Chuck Kummeth: Well, time heals all here. So valuations have come down. They’ve come down all year, but there’s still denial, but there’s less denial. There’s not a robust IPO market right now. So small companies have limited options. We talked about the funding issues, right? So that means a lot of small companies are going to be looking for ways out and help. So our phone is ringing more than it was. We’re very active. We’ve been active, but we’re definitely more active than usual. And I hope we can land a few more. We landed Namocell not too long ago, and we’ve got some more in the pipeline. And yes, it is our number one capital strategy. We’re at net debt zero. We’ve got we’ve got a $1.5 billion work chest rate to go with cash, and we’d love to put it to work.
I don’t think we’ll go over four times leverage, but I’m going to get up near that.
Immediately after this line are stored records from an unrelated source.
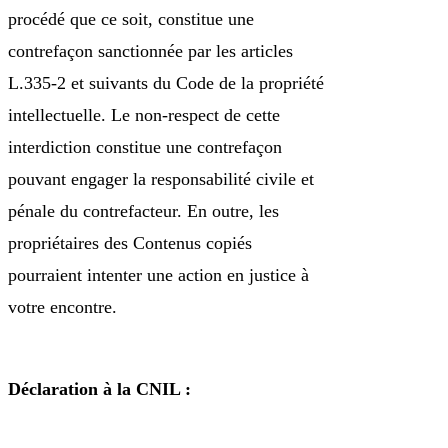
procédé que ce soit, constitue une
contrefaçon sanctionnée par les articles
L.335-2 et suivants du Code de la propriété
intellectuelle. Le non-respect de cette
interdiction constitue une contrefaçon
pouvant engager la responsabilité civile et
pénale du contrefacteur. En outre, les
propriétaires des Contenus copiés
pourraient intenter une action en justice à
votre encontre.
Déclaration à la CNIL :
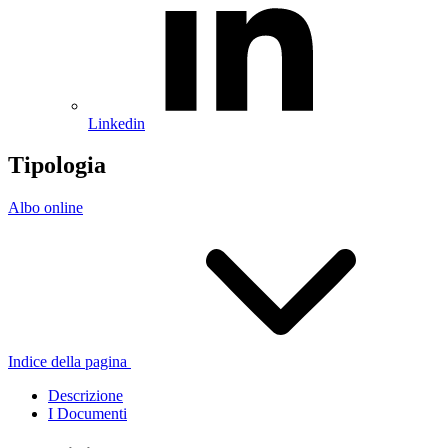
Linkedin
Tipologia
Albo online
Indice della pagina
Descrizione
I Documenti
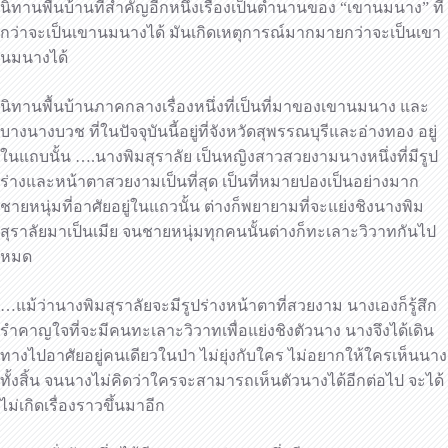
นิทานพื้นบ้านที่สำคัญอีกหนึ่งเรื่องเป็นตำนานของ “เขานมนาง” ที่
กว่าจะเป็นเขานมนางได้ มันเกิดเหตุการณ์มากมายกว่าจะเป็นเขา
นมนางได้
นิทานพื้นบ้านภาคกลางเรื่องหนึ่งที่เป็นที่มาของเขานมนาง และ
บางนางบวช ที่ในปัจจุบันนี้อยู่ที่จังหวัดสุพรรณบุรีและอ่างทอง อยู่
ในแถบนั้น ….นางพิมสุราลัย เป็นหญิงสาวสวยงามนางหนึ่งที่มีรูป
ร่างและหน้าตาสวยงามเป็นที่สุด เป็นที่หมายปองเป็นอย่างมาก
ชายหนุ่มที่อาศัยอยู่ในแถวนั้น ต่างก็พยายามที่จะแย่งชิงนางพิม
สุราลัยมาเป็นเมีย จนชายหนุ่มทุกคนนั้นต่างก็ทะเลาะวิวาทกันไป
หมด
…แม้ว่านางพิมสุราลัยจะมีรูปร่างหน้าตาที่สวยงาม นางเองก็รู้สึก
รำคาญใจที่จะมีคนทะเลาะวิวาทเพื่อแย่งชิงตัวนาง นางจึงได้เดิน
ทางไปอาศัยอยู่คนเดียวในป่า ไม่ยุ่งกับใคร ไม่อยากให้ใครเห็นนาง
ทั้งสิ้น จนนางไม่คิดว่าใครจะสามารถเห็นตัวนางได้อีกต่อไป จะได้
ไม่เกิดเรื่องราวขึ้นมาอีก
Board is very supportive of us getting much more aggressive in M&A. But it’s like what you the your question is all about the price tags, right? And we’ve got to get real price tags to get to make to close some deals.
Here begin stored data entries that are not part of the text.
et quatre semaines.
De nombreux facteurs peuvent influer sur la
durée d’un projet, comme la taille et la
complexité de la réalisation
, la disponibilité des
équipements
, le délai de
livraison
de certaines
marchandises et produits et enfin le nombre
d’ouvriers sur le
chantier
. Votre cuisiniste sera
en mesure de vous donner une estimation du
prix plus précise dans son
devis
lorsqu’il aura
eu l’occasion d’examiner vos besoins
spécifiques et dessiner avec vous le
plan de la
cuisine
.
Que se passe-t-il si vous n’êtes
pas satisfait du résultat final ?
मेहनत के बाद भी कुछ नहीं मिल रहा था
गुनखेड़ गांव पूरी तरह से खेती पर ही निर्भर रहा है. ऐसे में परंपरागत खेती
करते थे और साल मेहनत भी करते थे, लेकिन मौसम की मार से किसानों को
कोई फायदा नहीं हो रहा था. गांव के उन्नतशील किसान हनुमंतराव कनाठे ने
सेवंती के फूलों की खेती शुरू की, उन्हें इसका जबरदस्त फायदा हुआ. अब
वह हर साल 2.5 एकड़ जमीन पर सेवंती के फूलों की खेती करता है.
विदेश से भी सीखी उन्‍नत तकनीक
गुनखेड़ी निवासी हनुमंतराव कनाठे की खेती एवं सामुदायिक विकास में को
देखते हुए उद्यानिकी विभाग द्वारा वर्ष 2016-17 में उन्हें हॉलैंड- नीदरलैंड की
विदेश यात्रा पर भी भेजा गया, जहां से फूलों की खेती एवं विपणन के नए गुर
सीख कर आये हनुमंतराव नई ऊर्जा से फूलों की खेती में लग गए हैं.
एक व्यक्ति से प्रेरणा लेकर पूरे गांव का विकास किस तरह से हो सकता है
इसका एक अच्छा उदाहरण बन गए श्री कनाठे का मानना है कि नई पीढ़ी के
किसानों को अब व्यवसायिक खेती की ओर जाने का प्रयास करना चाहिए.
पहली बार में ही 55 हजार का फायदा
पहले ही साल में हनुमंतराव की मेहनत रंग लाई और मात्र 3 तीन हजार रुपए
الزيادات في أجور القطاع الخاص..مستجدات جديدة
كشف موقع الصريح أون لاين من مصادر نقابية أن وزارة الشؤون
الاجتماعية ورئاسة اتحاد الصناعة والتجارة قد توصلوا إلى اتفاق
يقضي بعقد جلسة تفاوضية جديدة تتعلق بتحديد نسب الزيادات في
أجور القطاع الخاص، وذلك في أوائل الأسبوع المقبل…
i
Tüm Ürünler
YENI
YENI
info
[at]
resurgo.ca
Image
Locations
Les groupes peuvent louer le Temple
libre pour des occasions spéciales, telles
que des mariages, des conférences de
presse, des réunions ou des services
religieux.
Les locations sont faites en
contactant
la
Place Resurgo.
Operator: Our next question comes from Dan Arias with Stifel. Please proceed with your question.
Dan Arias: Good morning, guys. Thanks for the questions. Chuck, on GMP proteins. Can you just refresh your view on how you think growth shapes up there, when you guys are opening up to St. Paul facility, you talked about expecting a couple of years where revenue basically doubles. It sounds like you dipped a little bit below that, but maybe now you’re accelerating again. So what do you think the trajectory there is relative to the overall capacity, which I think at the time of like $140 million to $200 million?
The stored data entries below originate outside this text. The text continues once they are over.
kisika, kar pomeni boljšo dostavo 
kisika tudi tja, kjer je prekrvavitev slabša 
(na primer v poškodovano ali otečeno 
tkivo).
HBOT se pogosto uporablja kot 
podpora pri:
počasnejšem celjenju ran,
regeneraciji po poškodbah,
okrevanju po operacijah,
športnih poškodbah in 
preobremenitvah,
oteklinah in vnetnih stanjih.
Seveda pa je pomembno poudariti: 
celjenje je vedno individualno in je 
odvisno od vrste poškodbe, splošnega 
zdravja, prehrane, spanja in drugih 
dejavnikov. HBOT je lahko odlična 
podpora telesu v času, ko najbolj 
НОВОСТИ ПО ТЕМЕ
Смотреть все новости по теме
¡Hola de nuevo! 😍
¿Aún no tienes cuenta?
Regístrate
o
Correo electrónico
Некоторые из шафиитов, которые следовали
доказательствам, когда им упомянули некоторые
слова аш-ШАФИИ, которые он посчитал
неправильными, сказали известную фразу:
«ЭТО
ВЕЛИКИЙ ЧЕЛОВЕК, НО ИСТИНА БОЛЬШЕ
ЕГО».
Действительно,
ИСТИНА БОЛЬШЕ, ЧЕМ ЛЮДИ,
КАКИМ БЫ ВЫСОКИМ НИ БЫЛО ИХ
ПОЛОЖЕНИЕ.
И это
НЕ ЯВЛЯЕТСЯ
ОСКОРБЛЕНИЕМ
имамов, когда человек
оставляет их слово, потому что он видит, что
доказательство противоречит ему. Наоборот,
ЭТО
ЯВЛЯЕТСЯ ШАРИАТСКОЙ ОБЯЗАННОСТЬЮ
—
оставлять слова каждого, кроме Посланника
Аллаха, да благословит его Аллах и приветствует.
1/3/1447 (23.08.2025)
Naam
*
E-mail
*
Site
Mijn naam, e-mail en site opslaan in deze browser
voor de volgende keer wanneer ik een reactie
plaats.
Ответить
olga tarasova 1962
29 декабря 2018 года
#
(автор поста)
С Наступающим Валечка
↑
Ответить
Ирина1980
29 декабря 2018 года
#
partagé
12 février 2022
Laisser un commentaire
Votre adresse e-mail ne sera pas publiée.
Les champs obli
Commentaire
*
Chuck Kummeth: Yeah, there’s a little bit of overlap, even in this in the area we’d call OEMs. So we’ve got a lot of customers like 180 customers now for gene proteins, but only a handful that are really sizable and they’re a little bit lumpy still. We have some year-on-year comps in the area, they are tough as well. Even there, we still had a pretty good quarter, I’d say. And going forward, I think it is going to accelerate. We added another product to the same St. Paul were its fixed. We’ll more than double that in the coming year. We have the largest menu for regenerative medicine, and we’re moving with most of those over the St. Paul facility in the coming year or two as well. And we’re number one there. We’re playing catch-up still in the CAR T area, but it’s growing strong.
It’s still kind of, I think, going to be a double kind of year, maybe just a hair under this year, but it won’t be too far off, we don’t think. And next year should start lighting up as we land a few more larger accounts and we get some things further up in the clinicals to get more volume going. We call it turning minerals in the tunes and tunes in the whales. So we have a whole pipeline of how we move these customers forward. More of indication, we had a few of these customers are fairly sizable, and they went to zero, because their funding is tight right now. So they’re going to probably come back online next year, we think, as they get more funding, but they’ve had some stalls in some of their clinicals. These are small to mid-range biotechs that were kind of hot last year and not so hot this year.